I did get to visit the area several months later for another errand, but she was not there. Apparently, she was in the US at that time visiting her daughter.
My auntie, who was her best friend, often would tell the family news about her since we all got to be close to her one way or another. It was good to hear news about her even if some of it was mostly about the illnesses that she kept on getting. She did get better and some of the photos my auntie took during her last excursions showed that she was still the jolly aunt who would offer me food and drinks whenever I came to visit.

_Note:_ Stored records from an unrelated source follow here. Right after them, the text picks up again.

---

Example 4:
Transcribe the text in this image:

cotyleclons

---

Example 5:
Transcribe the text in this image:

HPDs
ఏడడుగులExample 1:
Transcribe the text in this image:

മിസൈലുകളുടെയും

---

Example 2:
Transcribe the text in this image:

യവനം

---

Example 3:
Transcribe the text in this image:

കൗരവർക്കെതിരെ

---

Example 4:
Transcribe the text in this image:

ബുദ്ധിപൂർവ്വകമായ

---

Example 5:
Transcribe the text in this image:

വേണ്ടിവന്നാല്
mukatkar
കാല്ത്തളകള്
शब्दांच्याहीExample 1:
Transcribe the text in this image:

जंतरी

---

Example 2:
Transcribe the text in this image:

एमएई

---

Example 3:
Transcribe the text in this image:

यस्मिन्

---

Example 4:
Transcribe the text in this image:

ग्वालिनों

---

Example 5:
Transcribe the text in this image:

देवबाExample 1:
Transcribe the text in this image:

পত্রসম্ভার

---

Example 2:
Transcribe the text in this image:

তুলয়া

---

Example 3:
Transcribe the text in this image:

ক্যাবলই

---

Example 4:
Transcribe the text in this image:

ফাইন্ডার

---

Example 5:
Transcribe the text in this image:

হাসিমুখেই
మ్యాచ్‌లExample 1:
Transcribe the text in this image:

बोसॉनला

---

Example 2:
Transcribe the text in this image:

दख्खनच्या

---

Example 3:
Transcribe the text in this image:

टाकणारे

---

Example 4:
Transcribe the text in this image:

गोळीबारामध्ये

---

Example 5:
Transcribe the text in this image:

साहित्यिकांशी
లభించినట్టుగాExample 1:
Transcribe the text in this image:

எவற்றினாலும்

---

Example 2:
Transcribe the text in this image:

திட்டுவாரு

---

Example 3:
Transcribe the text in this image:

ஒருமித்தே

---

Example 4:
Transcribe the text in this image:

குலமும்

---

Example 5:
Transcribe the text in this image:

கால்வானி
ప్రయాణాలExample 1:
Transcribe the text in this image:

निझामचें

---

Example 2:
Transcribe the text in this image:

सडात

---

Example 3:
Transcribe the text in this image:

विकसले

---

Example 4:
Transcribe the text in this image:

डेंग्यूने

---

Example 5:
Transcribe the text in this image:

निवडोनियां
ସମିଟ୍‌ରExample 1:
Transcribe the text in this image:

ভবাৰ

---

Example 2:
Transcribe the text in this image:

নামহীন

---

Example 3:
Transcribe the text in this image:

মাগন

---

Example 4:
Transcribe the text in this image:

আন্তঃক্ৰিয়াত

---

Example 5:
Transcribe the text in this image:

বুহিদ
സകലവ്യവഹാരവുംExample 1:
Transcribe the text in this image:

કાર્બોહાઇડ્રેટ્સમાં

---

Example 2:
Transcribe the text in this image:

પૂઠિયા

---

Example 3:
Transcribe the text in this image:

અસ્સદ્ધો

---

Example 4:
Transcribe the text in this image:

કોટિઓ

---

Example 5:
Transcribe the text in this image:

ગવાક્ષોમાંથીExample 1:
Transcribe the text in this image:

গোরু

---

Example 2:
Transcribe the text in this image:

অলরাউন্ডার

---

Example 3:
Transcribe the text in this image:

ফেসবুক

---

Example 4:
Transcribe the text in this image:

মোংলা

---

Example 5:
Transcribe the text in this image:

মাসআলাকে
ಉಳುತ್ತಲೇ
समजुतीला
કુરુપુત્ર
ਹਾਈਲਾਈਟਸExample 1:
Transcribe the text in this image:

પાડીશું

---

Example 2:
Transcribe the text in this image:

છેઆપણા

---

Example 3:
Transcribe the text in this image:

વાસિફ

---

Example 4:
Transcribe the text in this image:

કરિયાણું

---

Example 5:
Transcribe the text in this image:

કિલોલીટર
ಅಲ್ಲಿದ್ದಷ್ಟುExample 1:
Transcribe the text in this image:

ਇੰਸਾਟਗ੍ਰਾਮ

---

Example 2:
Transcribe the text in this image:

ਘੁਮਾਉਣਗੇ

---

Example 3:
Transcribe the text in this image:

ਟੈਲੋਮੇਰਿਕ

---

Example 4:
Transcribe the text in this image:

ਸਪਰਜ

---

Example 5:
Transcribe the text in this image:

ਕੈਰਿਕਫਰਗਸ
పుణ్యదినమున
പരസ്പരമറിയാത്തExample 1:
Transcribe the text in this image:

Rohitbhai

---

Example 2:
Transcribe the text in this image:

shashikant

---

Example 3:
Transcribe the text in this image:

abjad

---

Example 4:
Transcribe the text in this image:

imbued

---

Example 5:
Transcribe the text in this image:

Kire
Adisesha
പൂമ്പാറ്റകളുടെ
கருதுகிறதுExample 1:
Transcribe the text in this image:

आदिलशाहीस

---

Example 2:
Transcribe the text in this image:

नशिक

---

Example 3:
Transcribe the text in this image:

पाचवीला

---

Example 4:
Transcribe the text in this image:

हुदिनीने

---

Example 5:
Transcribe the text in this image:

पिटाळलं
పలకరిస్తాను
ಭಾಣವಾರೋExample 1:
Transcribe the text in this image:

When I learnt she passed away during her layover last week, I did not immediately process it at first. I knew she was having health problems since my auntie would tell us about it. But when I did, I felt very sad because I never got to see her even if I was just here. I also felt sad because i wouldn’t be able to see her smile whenever we talk about the usual or tease each other. I immediately looked for the last photo I took of her, the selfie I took during my last visit. There, I said to myself, if she is returned back to the country, I wouldn’t look at her on the coffin. To me, it was better to remember her smiling like in the photo than seeing her there still and lifeless.
My auntie would keep me appraised about the whole thing since her friend had passed away in a foreign country. A lot of bureaucracy had to be done before her body was returned here. Her daughter handled that, the same one she was supposed to visit in the US. Eventually, her remains were returned home and we visited in the second day of the viewing.
When we came to the place, my aunt’s daughter welcomed us. She immediately knew me because my auntie apparently sent her the photo of me and her mum from 2 years ago. She told us that her mum’s death was due to a stroke and prior to it, she was even chatting with her fellow passengers. There were loads of plans prior to the tragedy and now, its all on limbo. As I promised to myself, I only looked at the coffin from afar rather than go to it upclose and just updated my auntie about what was going on. Stories were shared during our stay and when we went off, I had said a short prayer and said goodbye.
To my pseudo-aunt who is now watching me with the rest of our loved ones who have passed on to the next world, I hope that you are in peace. I hope your leg isn’t giving you any grief anymore and that all your stress has finally fade away. I hope you continue to smile and laugh with the people there much like you did when you were here. Watch over your daughter and everyone always and know that we will be ok.